A short and hopefully simple question for someone with more experience in topology:

If a topology is induced by a mode of convergence and in fact nothing more is known apriori, whether this topology is metrizable, first-countable or anything else? Is continuity then equivalent to sequential continuity?

I'm quite sure this is should be true, but topology is tricky and my intuition not too developed in this field.


Solution 1:

There are sequential spaces, these are topological spaces such that a set $A$ is closed if $A$ is sequentially closed, meaning $A$ contains the limits of all sequences in $A$. One can say that a sequential space has the final topology with respect to all continuous maps from $\hat{\Bbb N}$, the one-point-compactification of $\Bbb N$, to $X$.
It's not difficult to show that $X$ is sequential if and only if every sequentially continuous function $f:X\to Y$ is continuous.
A less general class of spaces is the so-called Frechet-Urysohn spaces (FU). A space is FU if a limit point $x$ of $A$ is always the limit of some sequence within $A$. These spaces include the first-countable spaces.
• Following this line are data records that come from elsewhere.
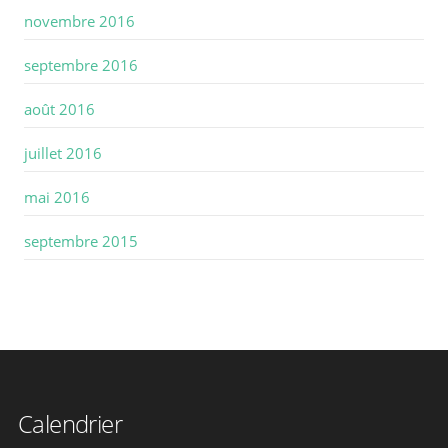
novembre 2016
septembre 2016
août 2016
juillet 2016
mai 2016
septembre 2015
Calendrier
If $X$ is FU and $f:X\to Y$ is pseudo-open, then $Y$ is FU, too. Since every closed surjection is pseudo-open, the FU property carries over to quotients of $X$ by a closed subspace $A$. For example, $\Bbb R/\Bbb Z$ is FU. Note that this space is not first-countable (at $\Bbb Z$).

Solution 2:

Let be X and Y topological spaces and $f : X \rightarrow Y$ is a map.

Then it holds:

1) If $f$ is continuous then it is sequentially continuous.

2) If $f$ is sequentially continuous and $X$ is first countable, then $f$ is continuous.

The prove of 1) is easy. You just have to use the definition.

For the prove of 2) you have to use that: $f$ is continuous => $f(\overline{M}) \subseteq \overline{f(M)}$

So there is equivalence if and only if $X$ is first countable.